Antioxidants (Basel). 2021 Apr 8;10(4):571. doi: 10.3390/antiox10040571.
The expanded bioaccessibility of rutin (Ru) and quercetin (Q) from buckwheat biscuits (BBs) formulated from liquid-state fermented flours by selected lactic acid bacteria (LAB) were determined after gastrointestinal digestion. Fermentation of buckwheat flours caused a LAB-dependent variation in Ru and Q content. BBs baked at 220 °C for 30 min showed lower content of Ru and Q, and no correlation was found between the content of these compounds in fermented flours and BBs. The expanded bioaccessibility of Ru from BBs was low when its content in the soluble and insoluble fractions remaining after digestion in vitro was taken into account. Contrary results were found for Q bioaccessibility which had an index greater than 1, indicating the high Q bioaccessibility from BBs. Since very low Q content was noted in the insoluble fraction remaining after BBs digestion, the high Q bioaccessibility was determined to be due to its concentration in the soluble fraction.

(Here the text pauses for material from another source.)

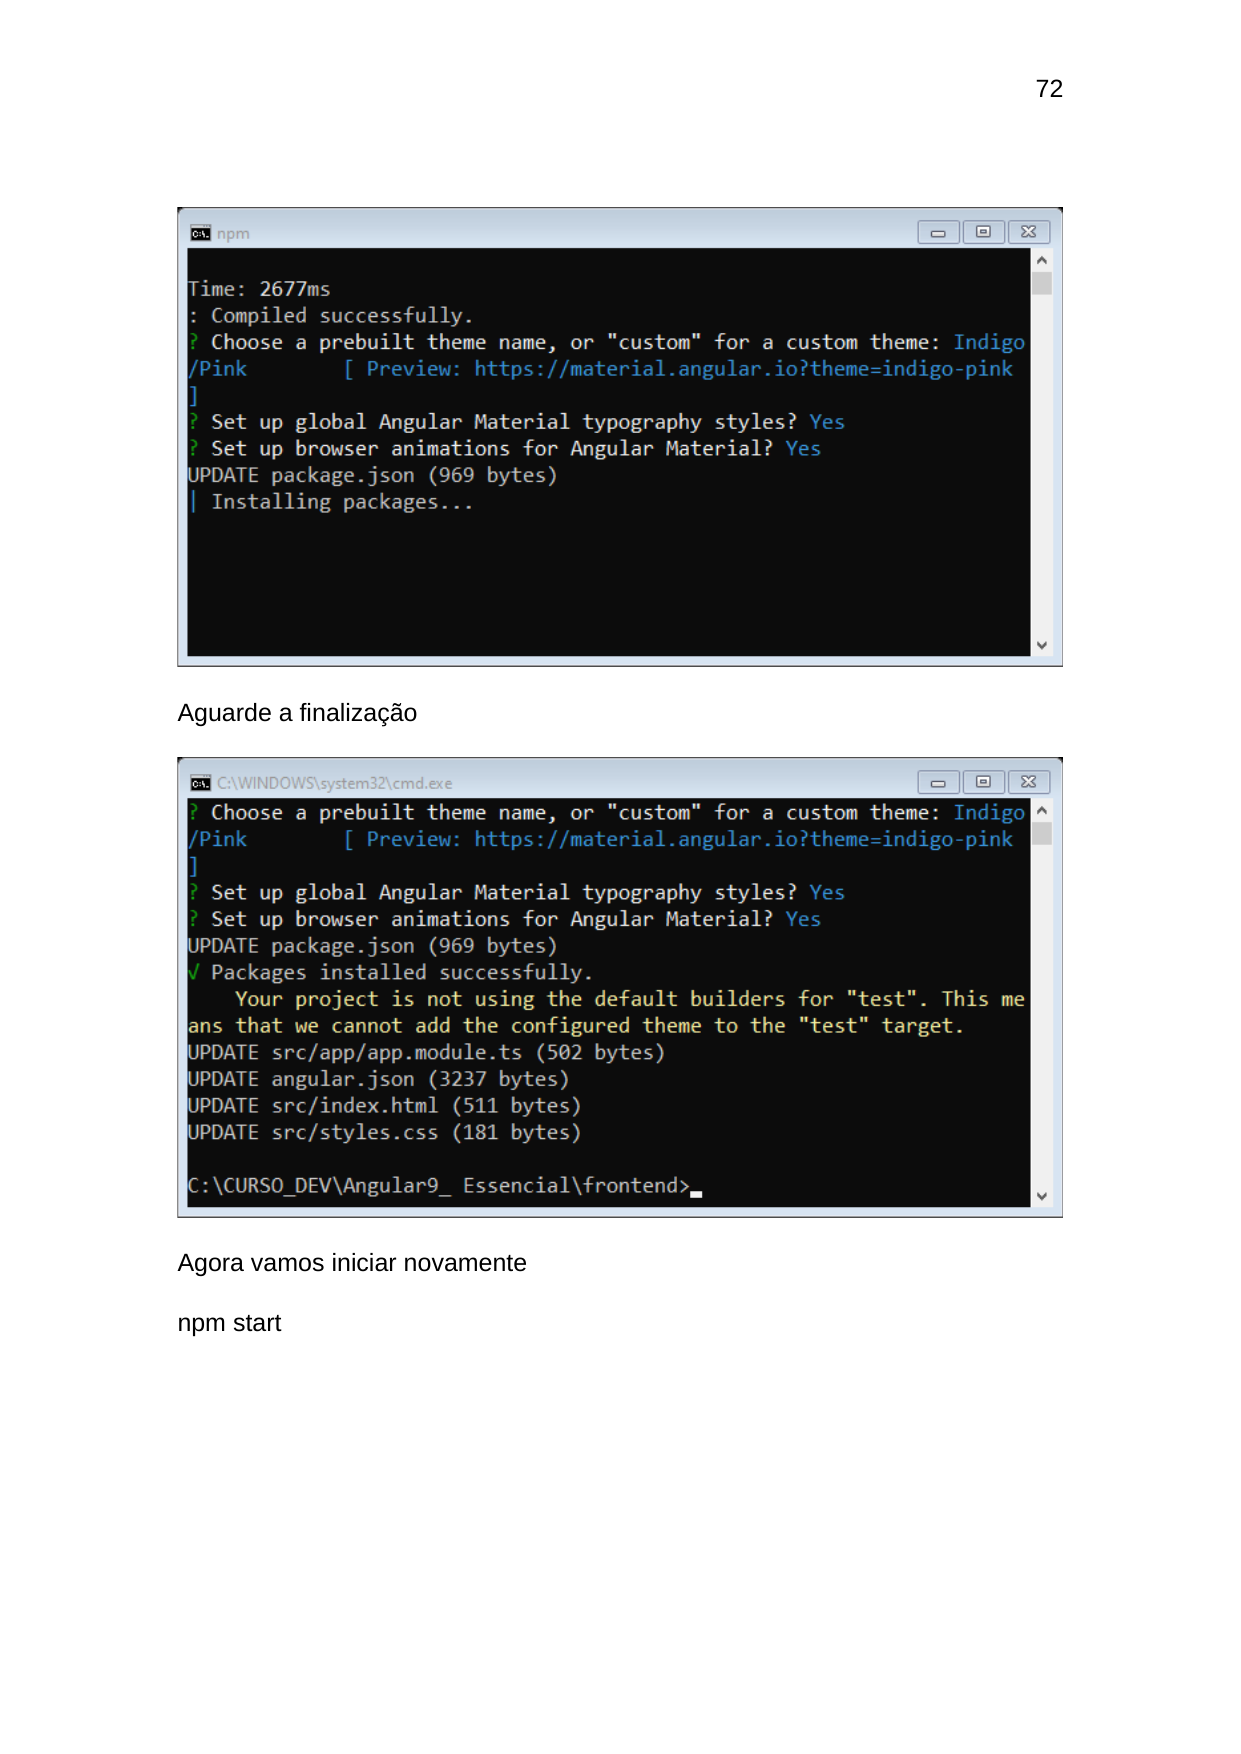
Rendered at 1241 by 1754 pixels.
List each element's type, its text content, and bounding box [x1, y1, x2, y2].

测定了经胃肠道消化后,由选定乳酸菌(LAB)对液态发酵面粉制成的荞麦饼干(BBs)中芦丁(Ru)和槲皮素(Q)的生物可及性。荞麦面粉发酵导致Ru和Q含量出现依赖于LAB的变化。在220°C下烘烤30分钟的BBs显示Ru和Q含量较低,且在发酵面粉和BBs中这些化合物的含量之间未发现相关性。当考虑到体外消化后剩余的可溶和不溶部分中Ru的含量时,BBs中Ru的生物可及性较低。对于Q的生物可及性则发现了相反的结果,其指数大于1,表明BBs中Q的生物可及性较高。由于在BBs消化后剩余的不溶部分中Q的含量非常低,因此确定高Q生物可及性是由于其在可溶部分中的浓度所致。